_TEXTE FOURNI_.

== == ==

Le ministre du Patrimoine canadien, James Moore, a annoncé hier une série de projets visant à commémorer la guerre de 1812 entre les États-Unis et les territoires qui allaient devenir le Canada. Selon M. Moore, «les efforts héroïques de ceux qui se sont battus pour notre pays durant la guerre de 1812 ont façonné l'histoire du Canada tel que nous le connaissons aujourd'hui.»

En principe, on ne peut qu'applaudir toute initiative permettant d'améliorer la connaissance qu'ont les Canadiens de leur histoire. Un sondage mené en 2009 par Léger Marketing avait révélé que 4 Canadiens sur 10 (dont 6 Québécois sur 10) ne connaissaient pas suffisamment la guerre de 1812 pour dire qui, des États-Unis ou du Canada, l'avait emporté.

== == ==

_DONNÉES BRUTES_.
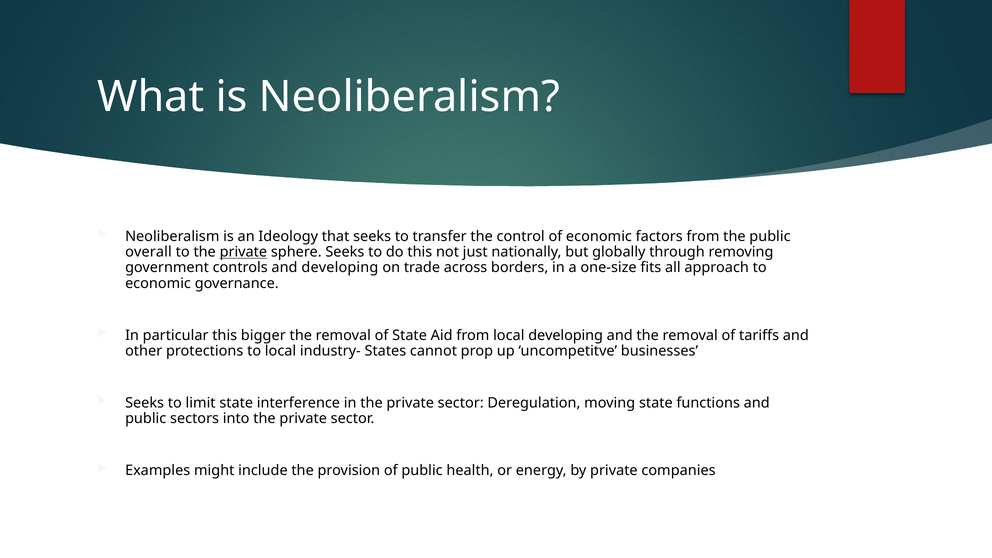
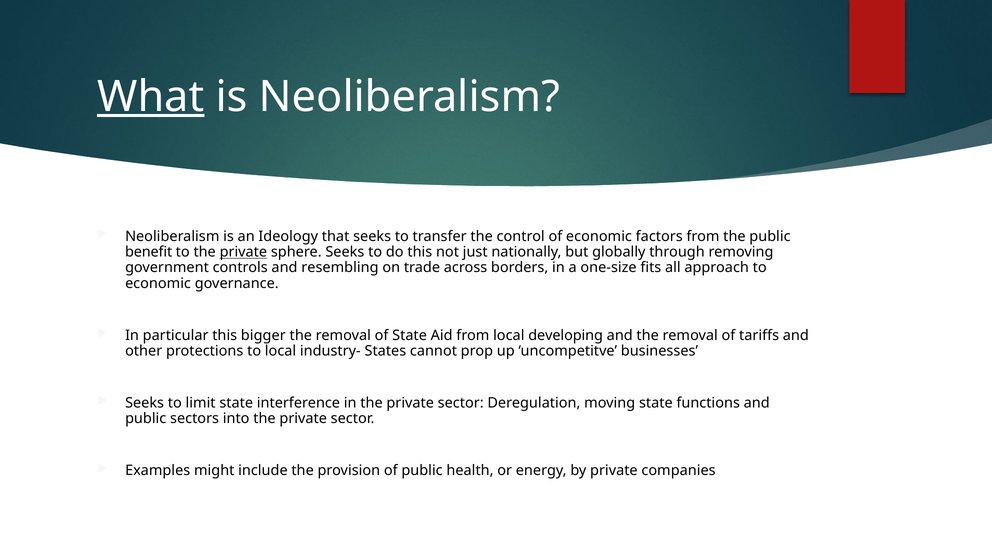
What underline: none -> present
overall: overall -> benefit
and developing: developing -> resembling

== == ==

_ÉNONCÉ DE L'EXERCICE_.
Recopiez fidèlement le passage du texte fourni qui commence par « Le ministre du » et se poursuit jusqu'à « Canada, l'avait emporté. ».

_RÉPONSE ATTENDUE_.
Le ministre du Patrimoine canadien, James Moore, a annoncé hier une série de projets visant à commémorer la guerre de 1812 entre les États-Unis et les territoires qui allaient devenir le Canada. Selon M. Moore, «les efforts héroïques de ceux qui se sont battus pour notre pays durant la guerre de 1812 ont façonné l'histoire du Canada tel que nous le connaissons aujourd'hui.»

En principe, on ne peut qu'applaudir toute initiative permettant d'améliorer la connaissance qu'ont les Canadiens de leur histoire. Un sondage mené en 2009 par Léger Marketing avait révélé que 4 Canadiens sur 10 (dont 6 Québécois sur 10) ne connaissaient pas suffisamment la guerre de 1812 pour dire qui, des États-Unis ou du Canada, l'avait emporté.